Tar Heels' Smith hangs milestone around Terrapins Coach's 700th win comes in 105-73 rout

January 10, 1991|By Don Markus

CHAPEL HILL, N.C. -- There was a lot for the University of Maryland basketball team to overcome last night: the size, depth and talent of fifth-ranked North Carolina; Tar Heels coach Dean Smith going for a historic victory; and, of course, last year.

In the end, as well as the beginning and the middle, the Terrapins couldn't get by any of those sizable obstacles. After beating North Carolina twice last season, Maryland was routed last night, 105-73, in an Atlantic Coast Conference game before an announced sellout crowd of 21,572 at the Smith Center.

The victory was the 10th straight for North Carolina (12-1, 1-0), but more significantly, it was the 700th for Smith. The victory -- coming in his 30th season and, even more impressive, his 904th game -- put Smith in an exclusive group with five other coaches.

The loss was the most lopsided for Maryland (8-5, 1-2) this season and the largest margin of defeat since Gary Williams took over as coach last season. It was not only the result of the Tar Heels playing so well in their belated ACC opener, but that the Terps were horrendous.

"You come down here to play the fifth-ranked team in the country, you have to do things right," said Williams. "We didn't do a lot of things right and we paid the price against a very good team."

Maryland shot poorly from the field (27 of 78 for 35.9 percent) and the free-throw line (14 of 27), was clobbered on the boards (55-42) and had none of the defensive intensity it had displayed during a recent stretch of six victories in seven games.

Also, Walt Williams cooled off considerably after a recent hot streak. Williams, who burned the Tar Heels for a career-high 33 points in College Park last season, missed his first six shots and finished with 16 points on seven-of-21 shooting. Matt Roe led the Terps with 23 points.

"The shots just weren't falling," said Williams, who had been averaging a shade under 26 points during his last five games. "I had open shots, but they didn't go in."

While Williams was being held in check by a combination of North Carolina guards Henrik Rodl and Hubert Davis, nobody appeared to be checking Davis. The junior guard more than doubled his season average of 11 points a game, finishing with a career-high 25. He was nine of 14 from the field, including five of eight on three-point tries.
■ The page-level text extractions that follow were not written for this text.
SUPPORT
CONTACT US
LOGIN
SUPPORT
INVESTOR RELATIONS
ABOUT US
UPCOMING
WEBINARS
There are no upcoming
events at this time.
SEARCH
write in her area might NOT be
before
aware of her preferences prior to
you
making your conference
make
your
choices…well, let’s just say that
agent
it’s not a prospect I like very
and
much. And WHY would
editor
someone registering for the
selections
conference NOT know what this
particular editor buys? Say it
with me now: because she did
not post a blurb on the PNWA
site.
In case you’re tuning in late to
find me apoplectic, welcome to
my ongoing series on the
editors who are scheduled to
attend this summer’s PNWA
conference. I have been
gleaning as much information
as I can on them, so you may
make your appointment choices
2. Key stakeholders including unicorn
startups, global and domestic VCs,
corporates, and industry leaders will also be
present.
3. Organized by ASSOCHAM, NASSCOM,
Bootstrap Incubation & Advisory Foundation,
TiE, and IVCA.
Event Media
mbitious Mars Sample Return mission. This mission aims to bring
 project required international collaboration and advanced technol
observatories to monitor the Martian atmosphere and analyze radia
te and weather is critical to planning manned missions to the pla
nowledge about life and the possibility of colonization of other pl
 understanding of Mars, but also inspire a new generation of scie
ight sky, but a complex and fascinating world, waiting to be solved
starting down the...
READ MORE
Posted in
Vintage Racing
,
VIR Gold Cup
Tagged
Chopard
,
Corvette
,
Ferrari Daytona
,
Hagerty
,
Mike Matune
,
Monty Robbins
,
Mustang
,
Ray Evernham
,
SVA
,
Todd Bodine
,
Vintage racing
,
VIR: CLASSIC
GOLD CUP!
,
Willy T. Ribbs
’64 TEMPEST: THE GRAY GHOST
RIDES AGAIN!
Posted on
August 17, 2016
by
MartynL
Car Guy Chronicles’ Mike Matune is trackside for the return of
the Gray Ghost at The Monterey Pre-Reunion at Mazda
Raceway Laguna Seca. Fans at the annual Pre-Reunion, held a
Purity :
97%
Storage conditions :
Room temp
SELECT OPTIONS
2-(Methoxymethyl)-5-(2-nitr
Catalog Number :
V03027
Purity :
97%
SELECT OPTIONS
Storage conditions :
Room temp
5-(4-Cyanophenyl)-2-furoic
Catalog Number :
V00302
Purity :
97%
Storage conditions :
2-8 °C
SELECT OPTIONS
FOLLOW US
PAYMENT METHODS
"We were trying to find the open man," said Davis, who scored 17 points in the second half and helped North Carolina extend its 47-29 halftime lead. "We did a good job getting through their traps and even when we missed, George [Lynch] and Pete [Chilcutt] were hitting the boards."

Helped by early foul trouble on Maryland's Cedric Lewis -- the senior center picked up his second personal with a little more than four minutes gone -- the Tar Heels dominated the inside throughout the first half. Lynch finished with 18 points and 11 rebounds and Chilcutt had 17 points and nine rebounds. North Carolina also blocked 13 shots.

"They just didn't let me play like I know how," said Lewis, who was referring to either the Tar Heels or the officials, or both. "They could go over my back, but I couldn't go over theirs. I'm not going to blame this [loss] on that, but it was frustrating."

It was the kind of defeat many had predicted would be a regular occurrence for the so-far surprising Terps, considering the loss of personnel from last year's team. Although Roe and Kevin McLinton (13 points, seven rebounds and four assists) played well, most didn't.

"We didn't get a rebound off a missed free throw in the first half," said Gary Williams. "We didn't get a loose ball all night. We're just not a good road team yet."

Maryland has been a very good team (6-0) at Cole Field House this season, and that is where it will play Duke on Saturday. Maryland has not lost at home since dropping a 114-111 overtime decision to the Blue Devils last season, a stretch of 10 games.

It was certainly not easy playing here last night. The normally laid-back North Carolina fans seemed to be more into the game than usual, considering what was at stake for their beloved coach. And the Tar Heels players seemed to be trying to make up for last season, the first time in 10 years that Maryland had swept both games.

"It was a chance to be part of history, and we were," said Davis. "I also think that a lot of us had last year in the back of our minds. We wanted to come out and play hard."

Aside from a few members of the school band holding up placards reading "700" in the final minute of the game, there was little in the way of celebration. Typically, Smith downplayed the moment, not even mentioning it in his post-game news conference until the subject was broached.

"It's nice of people to notice, but it's more recognition of the guys who played here, the guys I was privileged to coach," he said. "I was probably more excited about the first game after we beat Virginia, 80-46. I didn't think we'd win a game that year."